Given an integer with no more than 9 digits, you are supposed to read it in the traditional Chinese way. Output "Fu" first if it is negative. For example, -123456789 is read as "Fu yi Yi er Qian san Bai si Shi wu Wan liu Qian qi Bai ba Shi jiu". Note: zero ("ling") must be handled correctly according to the Chinese tradition. For example, 100800 is "yi Shi Wan ling ba Bai".

Input Specification:

Each input file contains one test case, which gives an integer with no more than 9 digits.

Output Specification:

For each test case, print in a line the Chinese way of reading the number. The characters are separated by a space and there must be no extra space at the end of the line.

▸ **Exercise materials**:
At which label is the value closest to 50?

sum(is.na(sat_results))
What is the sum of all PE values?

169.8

---

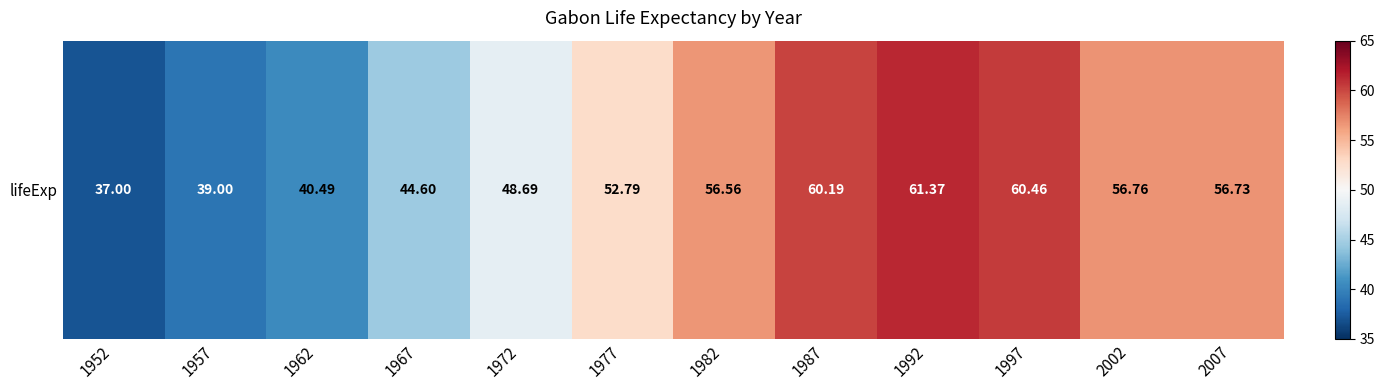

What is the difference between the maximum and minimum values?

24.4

▸ **Using the information**:
#1 In the problem statement on reading integers in the traditional Chinese way, how is 100800 read?
#2 Reproduce word for word everything in the records from the line containing "At which label is the value closest to 50?" down to the line containing "What is the sum of all PE values?", including both of those lines.

▸ **Task answers**:
#1 yi Shi Wan ling ba Bai

#2
At which label is the value closest to 50?

sum(is.na(sat_results))
What is the sum of all PE values?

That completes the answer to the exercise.